(Stored data)
+ + + +
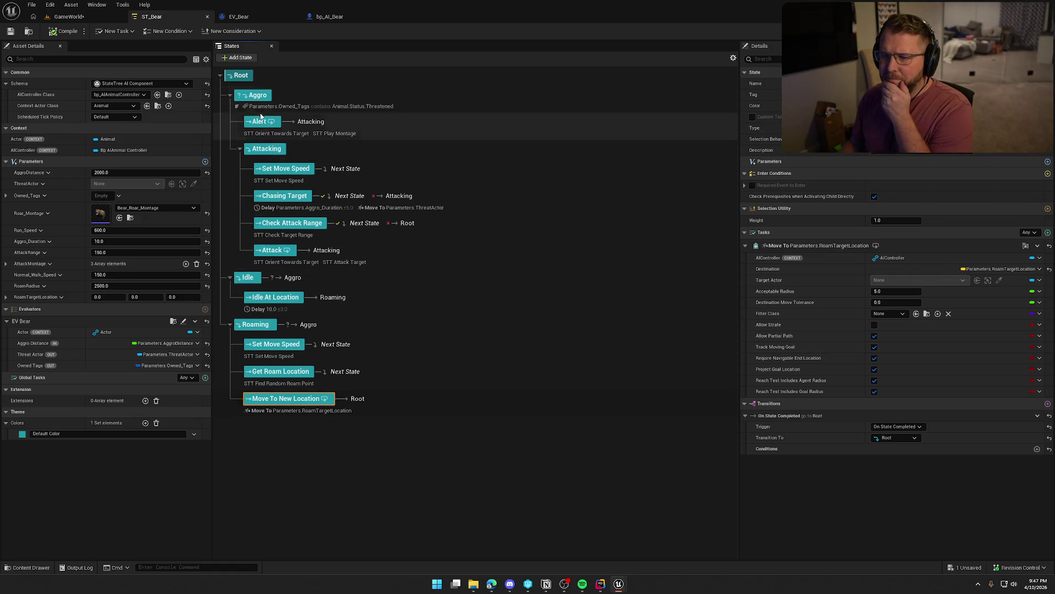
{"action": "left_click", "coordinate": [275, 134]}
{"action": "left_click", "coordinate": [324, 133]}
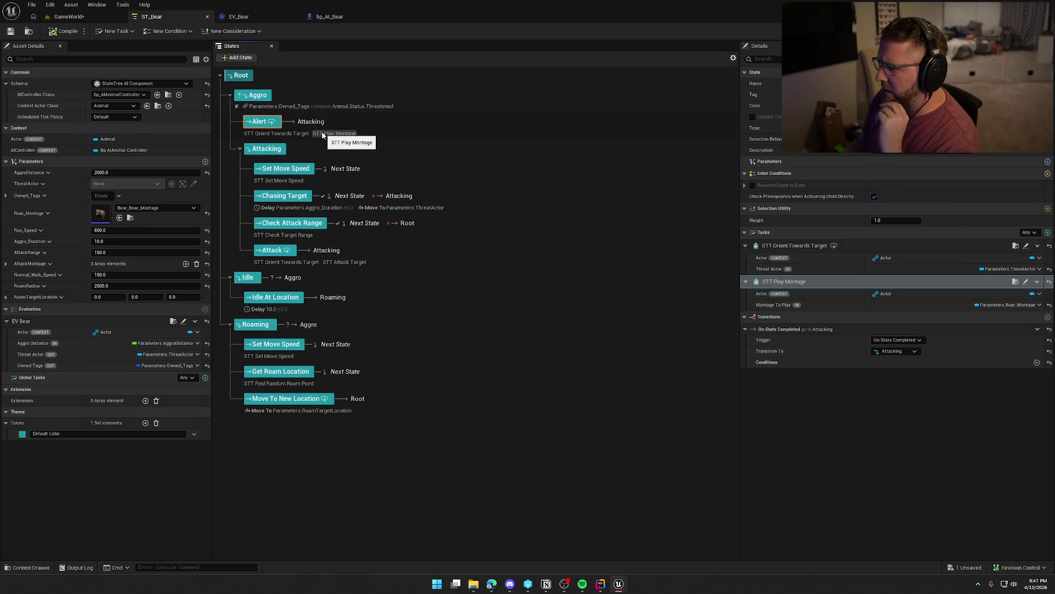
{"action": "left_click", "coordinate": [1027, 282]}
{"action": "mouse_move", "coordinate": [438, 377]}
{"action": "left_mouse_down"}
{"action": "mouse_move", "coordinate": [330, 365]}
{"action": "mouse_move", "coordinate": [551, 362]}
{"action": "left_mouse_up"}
+ + + +
### [Work to complete]
Restate each entry word for word, please, but drop any images it holds.

### [Response below]
{"action": "left_click", "coordinate": [275, 134]}
{"action": "left_click", "coordinate": [324, 133]}
{"action": "left_click", "coordinate": [1027, 282]}
{"action": "mouse_move", "coordinate": [438, 377]}
{"action": "left_mouse_down"}
{"action": "mouse_move", "coordinate": [330, 365]}
{"action": "mouse_move", "coordinate": [551, 362]}
{"action": "left_mouse_up"}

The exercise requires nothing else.